[WORK ITEM]
Every line below from the one containing "ALPINESTARS DEFCON V2 BACKPACK Negru" through the one containing "Spgem./Kreis/Verein" must be transcribed exactly. Omit all lines outside that stretch.

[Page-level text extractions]

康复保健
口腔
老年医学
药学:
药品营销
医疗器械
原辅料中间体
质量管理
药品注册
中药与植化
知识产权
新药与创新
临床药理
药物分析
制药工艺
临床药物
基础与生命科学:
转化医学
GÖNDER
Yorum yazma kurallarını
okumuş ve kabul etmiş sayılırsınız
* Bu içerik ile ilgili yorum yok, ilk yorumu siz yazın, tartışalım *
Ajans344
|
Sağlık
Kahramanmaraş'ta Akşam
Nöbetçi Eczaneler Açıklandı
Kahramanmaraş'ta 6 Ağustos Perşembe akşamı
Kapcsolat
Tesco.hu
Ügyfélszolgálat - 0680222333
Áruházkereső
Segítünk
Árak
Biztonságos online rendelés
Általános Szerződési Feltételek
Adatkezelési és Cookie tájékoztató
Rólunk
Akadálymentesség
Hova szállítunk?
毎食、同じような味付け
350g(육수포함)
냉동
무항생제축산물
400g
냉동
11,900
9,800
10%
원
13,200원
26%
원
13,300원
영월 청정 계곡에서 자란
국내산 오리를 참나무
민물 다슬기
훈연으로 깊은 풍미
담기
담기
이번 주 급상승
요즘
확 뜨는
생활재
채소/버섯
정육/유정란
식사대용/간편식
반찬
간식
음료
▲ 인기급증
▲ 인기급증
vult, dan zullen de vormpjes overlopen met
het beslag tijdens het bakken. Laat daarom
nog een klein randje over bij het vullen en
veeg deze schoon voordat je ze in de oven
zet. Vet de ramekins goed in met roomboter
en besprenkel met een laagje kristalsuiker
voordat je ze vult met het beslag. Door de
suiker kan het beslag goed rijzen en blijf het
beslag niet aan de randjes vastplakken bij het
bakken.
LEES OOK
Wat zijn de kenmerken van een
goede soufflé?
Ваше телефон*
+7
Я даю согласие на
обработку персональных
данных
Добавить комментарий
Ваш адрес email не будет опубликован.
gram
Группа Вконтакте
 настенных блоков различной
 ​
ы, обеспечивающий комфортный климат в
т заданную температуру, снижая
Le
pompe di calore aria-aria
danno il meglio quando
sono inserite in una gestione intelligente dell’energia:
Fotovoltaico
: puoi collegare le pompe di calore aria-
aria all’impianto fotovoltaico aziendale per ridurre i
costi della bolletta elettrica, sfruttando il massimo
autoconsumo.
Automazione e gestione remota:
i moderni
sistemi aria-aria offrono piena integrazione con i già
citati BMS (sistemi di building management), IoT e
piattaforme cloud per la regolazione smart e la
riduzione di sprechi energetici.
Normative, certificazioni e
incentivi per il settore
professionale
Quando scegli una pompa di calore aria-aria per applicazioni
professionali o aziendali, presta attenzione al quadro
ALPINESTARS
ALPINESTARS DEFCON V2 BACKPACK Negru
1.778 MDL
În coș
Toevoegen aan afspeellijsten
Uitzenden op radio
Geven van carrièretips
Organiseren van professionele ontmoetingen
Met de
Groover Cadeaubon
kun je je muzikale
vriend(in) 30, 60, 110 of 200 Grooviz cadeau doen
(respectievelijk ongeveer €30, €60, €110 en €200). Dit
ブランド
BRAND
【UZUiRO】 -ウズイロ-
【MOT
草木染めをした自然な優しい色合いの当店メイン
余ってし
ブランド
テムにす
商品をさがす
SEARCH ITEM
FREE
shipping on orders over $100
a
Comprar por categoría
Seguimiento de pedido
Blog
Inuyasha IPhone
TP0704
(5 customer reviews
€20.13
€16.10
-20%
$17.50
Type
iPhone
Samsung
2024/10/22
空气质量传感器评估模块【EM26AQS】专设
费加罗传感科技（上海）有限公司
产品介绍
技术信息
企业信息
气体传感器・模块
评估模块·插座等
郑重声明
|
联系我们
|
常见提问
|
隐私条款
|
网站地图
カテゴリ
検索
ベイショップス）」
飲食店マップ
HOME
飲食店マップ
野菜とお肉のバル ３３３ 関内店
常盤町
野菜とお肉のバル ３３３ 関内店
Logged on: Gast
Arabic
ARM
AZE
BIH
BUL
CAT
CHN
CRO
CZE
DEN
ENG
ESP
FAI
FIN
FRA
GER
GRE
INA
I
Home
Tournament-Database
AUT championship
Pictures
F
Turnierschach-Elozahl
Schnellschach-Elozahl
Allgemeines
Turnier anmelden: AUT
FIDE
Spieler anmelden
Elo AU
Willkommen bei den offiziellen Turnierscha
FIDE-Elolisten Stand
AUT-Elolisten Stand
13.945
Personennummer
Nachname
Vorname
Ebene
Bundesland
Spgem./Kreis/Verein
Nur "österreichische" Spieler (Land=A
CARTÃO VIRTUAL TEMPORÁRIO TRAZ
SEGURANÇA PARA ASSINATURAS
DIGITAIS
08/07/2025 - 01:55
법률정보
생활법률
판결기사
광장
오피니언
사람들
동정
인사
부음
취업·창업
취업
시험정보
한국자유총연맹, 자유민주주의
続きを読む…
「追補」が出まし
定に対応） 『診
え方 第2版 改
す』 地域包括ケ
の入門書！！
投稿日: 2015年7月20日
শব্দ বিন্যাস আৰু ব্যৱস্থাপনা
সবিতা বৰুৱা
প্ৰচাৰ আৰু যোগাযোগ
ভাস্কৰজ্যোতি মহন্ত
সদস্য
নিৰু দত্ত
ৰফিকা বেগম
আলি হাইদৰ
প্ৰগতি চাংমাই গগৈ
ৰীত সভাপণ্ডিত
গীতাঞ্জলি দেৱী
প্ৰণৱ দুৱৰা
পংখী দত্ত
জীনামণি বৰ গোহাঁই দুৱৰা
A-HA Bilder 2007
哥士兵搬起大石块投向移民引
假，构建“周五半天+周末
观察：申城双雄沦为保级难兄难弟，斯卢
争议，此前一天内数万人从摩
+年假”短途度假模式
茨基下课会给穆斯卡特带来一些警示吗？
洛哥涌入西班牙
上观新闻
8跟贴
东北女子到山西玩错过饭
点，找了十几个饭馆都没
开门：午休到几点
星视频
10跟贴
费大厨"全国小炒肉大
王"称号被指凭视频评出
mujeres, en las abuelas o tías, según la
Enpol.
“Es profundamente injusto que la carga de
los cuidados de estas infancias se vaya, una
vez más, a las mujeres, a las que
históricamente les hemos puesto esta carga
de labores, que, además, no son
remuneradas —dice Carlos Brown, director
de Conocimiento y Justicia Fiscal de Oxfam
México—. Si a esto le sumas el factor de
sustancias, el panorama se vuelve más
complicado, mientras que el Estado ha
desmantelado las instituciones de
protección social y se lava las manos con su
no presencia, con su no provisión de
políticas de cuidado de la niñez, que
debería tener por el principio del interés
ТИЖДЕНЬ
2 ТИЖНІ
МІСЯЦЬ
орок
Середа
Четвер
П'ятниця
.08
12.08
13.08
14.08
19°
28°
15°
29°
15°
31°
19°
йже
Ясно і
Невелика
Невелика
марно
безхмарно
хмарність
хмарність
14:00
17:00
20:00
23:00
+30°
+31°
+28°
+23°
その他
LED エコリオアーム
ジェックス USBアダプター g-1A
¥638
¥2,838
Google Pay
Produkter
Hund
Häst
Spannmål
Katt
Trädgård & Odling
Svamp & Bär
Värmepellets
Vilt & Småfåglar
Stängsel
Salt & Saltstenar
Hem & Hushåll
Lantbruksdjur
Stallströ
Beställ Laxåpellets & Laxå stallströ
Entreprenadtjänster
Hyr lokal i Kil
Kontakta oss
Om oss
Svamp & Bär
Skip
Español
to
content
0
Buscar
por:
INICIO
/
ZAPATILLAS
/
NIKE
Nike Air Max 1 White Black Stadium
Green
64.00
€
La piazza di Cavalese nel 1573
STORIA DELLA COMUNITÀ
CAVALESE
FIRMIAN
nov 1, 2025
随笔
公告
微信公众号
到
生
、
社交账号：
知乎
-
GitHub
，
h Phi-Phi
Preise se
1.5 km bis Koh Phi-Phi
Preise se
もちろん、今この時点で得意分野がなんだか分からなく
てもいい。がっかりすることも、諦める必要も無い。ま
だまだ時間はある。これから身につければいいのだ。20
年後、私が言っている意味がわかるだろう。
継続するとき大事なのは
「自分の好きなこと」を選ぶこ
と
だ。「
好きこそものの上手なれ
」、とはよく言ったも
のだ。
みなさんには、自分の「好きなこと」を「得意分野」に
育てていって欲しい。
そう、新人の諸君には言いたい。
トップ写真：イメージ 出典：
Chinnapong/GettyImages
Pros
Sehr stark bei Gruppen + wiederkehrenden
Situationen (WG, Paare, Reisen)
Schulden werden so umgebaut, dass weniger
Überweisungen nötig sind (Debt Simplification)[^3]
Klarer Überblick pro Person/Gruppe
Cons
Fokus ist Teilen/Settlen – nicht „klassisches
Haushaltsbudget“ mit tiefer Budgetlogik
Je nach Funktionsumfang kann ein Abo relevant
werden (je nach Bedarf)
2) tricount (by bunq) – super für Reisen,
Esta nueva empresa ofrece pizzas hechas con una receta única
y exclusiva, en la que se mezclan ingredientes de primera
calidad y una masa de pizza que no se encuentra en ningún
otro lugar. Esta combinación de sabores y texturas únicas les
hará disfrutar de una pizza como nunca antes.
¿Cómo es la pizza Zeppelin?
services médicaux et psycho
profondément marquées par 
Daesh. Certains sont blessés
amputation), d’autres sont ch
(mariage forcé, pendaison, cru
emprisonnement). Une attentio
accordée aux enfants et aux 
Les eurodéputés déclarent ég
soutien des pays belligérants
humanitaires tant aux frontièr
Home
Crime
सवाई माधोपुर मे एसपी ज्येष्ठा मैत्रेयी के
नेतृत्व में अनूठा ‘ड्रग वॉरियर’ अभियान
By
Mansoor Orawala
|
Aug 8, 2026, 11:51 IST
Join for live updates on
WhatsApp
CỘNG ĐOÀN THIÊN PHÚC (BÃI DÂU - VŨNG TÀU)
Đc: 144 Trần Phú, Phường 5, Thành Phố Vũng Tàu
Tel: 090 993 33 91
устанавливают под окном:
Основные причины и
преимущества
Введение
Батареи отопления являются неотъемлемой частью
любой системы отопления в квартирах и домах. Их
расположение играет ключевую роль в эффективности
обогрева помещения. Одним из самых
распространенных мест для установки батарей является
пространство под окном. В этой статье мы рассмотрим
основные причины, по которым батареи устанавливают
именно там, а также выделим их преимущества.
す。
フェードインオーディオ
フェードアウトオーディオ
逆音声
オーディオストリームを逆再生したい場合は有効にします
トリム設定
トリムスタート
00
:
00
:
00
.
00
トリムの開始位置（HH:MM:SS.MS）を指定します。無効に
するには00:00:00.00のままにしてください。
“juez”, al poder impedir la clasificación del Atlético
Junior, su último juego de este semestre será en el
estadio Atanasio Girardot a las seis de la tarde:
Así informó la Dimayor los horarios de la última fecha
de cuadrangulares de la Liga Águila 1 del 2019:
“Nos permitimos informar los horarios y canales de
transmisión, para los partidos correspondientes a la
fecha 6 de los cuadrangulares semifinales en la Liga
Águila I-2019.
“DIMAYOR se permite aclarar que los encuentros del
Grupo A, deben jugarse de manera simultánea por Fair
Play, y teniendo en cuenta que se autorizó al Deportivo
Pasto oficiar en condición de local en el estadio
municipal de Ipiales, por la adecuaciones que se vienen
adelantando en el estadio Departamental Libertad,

[EXERCISE RESPONSE]
ALPINESTARS DEFCON V2 BACKPACK Negru
1.778 MDL
În coș
Toevoegen aan afspeellijsten
Uitzenden op radio
Geven van carrièretips
Organiseren van professionele ontmoetingen
Met de
Groover Cadeaubon
kun je je muzikale
vriend(in) 30, 60, 110 of 200 Grooviz cadeau doen
(respectievelijk ongeveer €30, €60, €110 en €200). Dit
ブランド
BRAND
【UZUiRO】 -ウズイロ-
【MOT
草木染めをした自然な優しい色合いの当店メイン
余ってし
ブランド
テムにす
商品をさがす
SEARCH ITEM
FREE
shipping on orders over $100
a
Comprar por categoría
Seguimiento de pedido
Blog
Inuyasha IPhone
TP0704
(5 customer reviews
€20.13
€16.10
-20%
$17.50
Type
iPhone
Samsung
2024/10/22
空气质量传感器评估模块【EM26AQS】专设
费加罗传感科技（上海）有限公司
产品介绍
技术信息
企业信息
气体传感器・模块
评估模块·插座等
郑重声明
|
联系我们
|
常见提问
|
隐私条款
|
网站地图
カテゴリ
検索
ベイショップス）」
飲食店マップ
HOME
飲食店マップ
野菜とお肉のバル ３３３ 関内店
常盤町
野菜とお肉のバル ３３３ 関内店
Logged on: Gast
Arabic
ARM
AZE
BIH
BUL
CAT
CHN
CRO
CZE
DEN
ENG
ESP
FAI
FIN
FRA
GER
GRE
INA
I
Home
Tournament-Database
AUT championship
Pictures
F
Turnierschach-Elozahl
Schnellschach-Elozahl
Allgemeines
Turnier anmelden: AUT
FIDE
Spieler anmelden
Elo AU
Willkommen bei den offiziellen Turnierscha
FIDE-Elolisten Stand
AUT-Elolisten Stand
13.945
Personennummer
Nachname
Vorname
Ebene
Bundesland
Spgem./Kreis/Verein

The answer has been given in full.